Devlet adamı olmak, zor iştir. Bir kere devlet adamı olabilmek için önce vatansever, millet sever olmak, vatandaşlarla iyi bir iletişim kurmak gerekir.Tıpkı Kayseri Valisi Gökmen Çiçek gibi. Dilde değil, yürekte yaşamak gerekir vatan, millet ve bayrak aşkını…

Sadece vatansever olmak da yetmez, hümanist olmak lazım…

Ben, o, biz, siz diye ötekileştirmeden, tüm insanlığı sevebilecek, kocaman bir yüreğe sahip olmak gerekir…

Sonra engin denizler gibi bilgi ve birikim gerekir…

Sağduyu, büyük bir hoşgörü ve güçlü bir kişilik ister…

Halkın eğilimlerini çok iyi sezen zekalı bir ruh ister…Namuslu, dürüst bir hizmet anlayışı, ahlak, erdem zaten olmazsa olmazıdır…

Ülkesini ve insanını çok seven ve bu bilinçle yetişen kamu yöneticileri gibi devlet adamlarıdır, kısaca…Geçmişten bugüne maalesef giderek azalıyor, sayıları…Bugün ise yok denecek kadar azlar…

Türkiye Cumhuriyeti ve devrimler ile kavgalı, milletini bölmeye çalışan, hukuk tanımayan, demokrasiyle sorunu olanlar almış başını gidiyor…

Bir dönem Türkiye Cumhuriyeti Hükümetinde Adalet Bakanı olan Mahmut Esat Bozkurt’un “Devlet adamları fakir ölmelidirler ki, idare ettikleri milletler zengin ve mesut olsunlar. Devlet adamları cep doldurmaya kalkarlarsa millet, fakir, bedbaht olur, dava hezimete uğrar.

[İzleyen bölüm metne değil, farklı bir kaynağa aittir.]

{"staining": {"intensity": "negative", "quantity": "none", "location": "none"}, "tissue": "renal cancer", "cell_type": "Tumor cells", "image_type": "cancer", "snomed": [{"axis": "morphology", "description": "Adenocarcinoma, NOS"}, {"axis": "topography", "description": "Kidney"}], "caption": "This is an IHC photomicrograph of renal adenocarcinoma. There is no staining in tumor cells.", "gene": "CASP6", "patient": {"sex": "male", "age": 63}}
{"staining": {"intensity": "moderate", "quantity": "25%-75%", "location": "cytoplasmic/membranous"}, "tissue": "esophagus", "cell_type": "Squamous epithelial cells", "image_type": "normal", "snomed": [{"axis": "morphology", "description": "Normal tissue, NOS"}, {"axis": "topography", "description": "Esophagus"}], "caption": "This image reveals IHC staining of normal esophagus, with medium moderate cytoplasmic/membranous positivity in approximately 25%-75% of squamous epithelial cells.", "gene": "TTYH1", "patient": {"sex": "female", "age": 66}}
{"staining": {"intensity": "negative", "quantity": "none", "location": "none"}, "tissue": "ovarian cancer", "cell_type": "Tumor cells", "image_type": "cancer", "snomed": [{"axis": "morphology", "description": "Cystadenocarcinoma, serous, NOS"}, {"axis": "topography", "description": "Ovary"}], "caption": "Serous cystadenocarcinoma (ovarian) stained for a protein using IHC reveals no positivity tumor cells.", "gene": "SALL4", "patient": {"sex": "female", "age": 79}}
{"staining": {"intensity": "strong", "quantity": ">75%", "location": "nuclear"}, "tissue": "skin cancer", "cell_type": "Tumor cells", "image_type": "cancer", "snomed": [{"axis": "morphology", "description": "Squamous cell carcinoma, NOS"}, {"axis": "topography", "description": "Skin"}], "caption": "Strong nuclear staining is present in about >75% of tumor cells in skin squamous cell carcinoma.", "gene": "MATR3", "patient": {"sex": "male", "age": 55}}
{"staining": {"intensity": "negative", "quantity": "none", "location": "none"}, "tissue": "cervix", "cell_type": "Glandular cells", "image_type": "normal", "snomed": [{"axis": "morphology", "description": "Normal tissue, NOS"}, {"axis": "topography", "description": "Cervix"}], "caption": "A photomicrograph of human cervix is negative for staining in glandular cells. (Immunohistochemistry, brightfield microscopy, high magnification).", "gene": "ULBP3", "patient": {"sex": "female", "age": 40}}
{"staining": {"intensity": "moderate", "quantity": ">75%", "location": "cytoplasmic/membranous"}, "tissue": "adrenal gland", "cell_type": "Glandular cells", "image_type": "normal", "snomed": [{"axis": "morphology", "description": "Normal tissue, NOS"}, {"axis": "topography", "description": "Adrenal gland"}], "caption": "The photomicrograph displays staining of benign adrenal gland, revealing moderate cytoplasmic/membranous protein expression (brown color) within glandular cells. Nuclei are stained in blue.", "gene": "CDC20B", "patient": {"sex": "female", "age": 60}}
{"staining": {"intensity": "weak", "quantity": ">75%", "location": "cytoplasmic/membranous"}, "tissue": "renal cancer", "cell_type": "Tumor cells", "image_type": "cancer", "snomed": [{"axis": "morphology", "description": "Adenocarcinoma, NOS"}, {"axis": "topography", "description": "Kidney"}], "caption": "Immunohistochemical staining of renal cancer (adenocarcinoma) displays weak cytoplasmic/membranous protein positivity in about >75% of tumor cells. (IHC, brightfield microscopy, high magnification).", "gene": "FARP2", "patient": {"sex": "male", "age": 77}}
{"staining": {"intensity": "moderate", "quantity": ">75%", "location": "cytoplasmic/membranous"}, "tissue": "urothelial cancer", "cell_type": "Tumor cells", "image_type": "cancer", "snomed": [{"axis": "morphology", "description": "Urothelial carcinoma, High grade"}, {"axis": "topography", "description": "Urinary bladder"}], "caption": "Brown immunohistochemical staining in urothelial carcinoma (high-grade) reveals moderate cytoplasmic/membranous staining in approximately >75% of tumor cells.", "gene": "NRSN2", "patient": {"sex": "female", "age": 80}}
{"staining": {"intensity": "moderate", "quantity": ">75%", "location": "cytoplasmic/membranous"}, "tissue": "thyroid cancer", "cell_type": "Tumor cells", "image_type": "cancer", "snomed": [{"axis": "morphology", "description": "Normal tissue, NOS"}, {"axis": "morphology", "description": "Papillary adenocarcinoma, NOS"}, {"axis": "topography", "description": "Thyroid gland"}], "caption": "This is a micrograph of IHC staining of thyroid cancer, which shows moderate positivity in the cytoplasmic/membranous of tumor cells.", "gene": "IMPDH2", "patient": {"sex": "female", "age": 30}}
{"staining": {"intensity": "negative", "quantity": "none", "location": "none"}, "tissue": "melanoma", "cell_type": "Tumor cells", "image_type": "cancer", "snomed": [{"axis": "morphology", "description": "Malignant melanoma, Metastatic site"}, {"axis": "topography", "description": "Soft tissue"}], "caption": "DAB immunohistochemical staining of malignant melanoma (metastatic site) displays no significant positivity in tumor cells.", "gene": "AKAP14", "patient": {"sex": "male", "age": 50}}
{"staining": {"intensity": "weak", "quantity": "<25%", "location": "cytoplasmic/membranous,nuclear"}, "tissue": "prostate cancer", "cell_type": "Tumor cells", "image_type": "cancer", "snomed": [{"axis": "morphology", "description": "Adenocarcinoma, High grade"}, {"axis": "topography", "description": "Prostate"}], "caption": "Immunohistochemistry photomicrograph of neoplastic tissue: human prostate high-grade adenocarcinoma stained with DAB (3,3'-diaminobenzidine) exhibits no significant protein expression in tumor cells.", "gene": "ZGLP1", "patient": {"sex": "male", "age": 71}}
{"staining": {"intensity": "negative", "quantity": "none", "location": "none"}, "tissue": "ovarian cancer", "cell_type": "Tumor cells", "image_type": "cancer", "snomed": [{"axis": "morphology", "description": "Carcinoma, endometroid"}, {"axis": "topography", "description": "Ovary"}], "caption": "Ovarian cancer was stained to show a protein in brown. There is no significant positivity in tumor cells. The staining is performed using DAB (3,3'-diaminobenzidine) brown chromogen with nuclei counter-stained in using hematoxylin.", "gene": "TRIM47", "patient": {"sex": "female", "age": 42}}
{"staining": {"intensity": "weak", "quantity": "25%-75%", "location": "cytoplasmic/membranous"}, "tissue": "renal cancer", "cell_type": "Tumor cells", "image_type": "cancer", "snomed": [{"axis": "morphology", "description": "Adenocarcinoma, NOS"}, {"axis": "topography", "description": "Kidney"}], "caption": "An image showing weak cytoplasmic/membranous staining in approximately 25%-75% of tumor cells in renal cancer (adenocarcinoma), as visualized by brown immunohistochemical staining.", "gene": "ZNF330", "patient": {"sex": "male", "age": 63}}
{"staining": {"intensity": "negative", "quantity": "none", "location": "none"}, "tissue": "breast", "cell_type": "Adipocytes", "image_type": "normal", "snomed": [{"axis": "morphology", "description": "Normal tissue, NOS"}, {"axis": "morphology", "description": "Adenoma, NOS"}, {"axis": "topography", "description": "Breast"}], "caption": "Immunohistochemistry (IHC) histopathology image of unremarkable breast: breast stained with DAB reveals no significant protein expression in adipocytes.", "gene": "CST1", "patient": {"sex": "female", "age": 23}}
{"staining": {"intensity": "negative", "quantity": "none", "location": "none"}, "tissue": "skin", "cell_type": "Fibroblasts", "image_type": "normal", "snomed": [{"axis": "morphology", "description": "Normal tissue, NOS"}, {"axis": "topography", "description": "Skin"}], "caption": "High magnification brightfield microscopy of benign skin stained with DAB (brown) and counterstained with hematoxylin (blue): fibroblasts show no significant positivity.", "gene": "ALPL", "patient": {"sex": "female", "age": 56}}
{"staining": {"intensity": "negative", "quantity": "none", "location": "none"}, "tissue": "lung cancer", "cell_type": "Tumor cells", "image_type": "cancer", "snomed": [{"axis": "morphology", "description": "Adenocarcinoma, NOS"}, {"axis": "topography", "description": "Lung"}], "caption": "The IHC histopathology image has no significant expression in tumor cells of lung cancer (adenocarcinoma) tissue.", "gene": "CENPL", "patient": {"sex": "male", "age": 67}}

Fakirlik içinde ölmek, devlet adamının, hele ihtilal şeflerinin süsüdür. İhtilal şefleri, devlet adamları fakirlikle taçlanırlar” ifadesindekiler giderek azalıyor…

Ne mutlu Valimiz Gökmen Çiçek’e…

Ne mutlu onu yetiştiren ailesine…

O yüzden ne mutlu vatanseverlere…

Ne mutlu vatandaşlarla doğru iletişim kuranlara…

Ne mutlu hoşgörülülere…

Ne mutlu hümanistlere…

Ne mutlu ilericilere…

Ve ne mutlu cebini değil, halkını düşünen yöneticilere…

Ne mutlu namuslu ve fakir ölebilenlere…

Ne mutlu kalemini satmayan, hakı ve hakikati doğru yazan gazetecilere…

Diğerlerine acıyorum…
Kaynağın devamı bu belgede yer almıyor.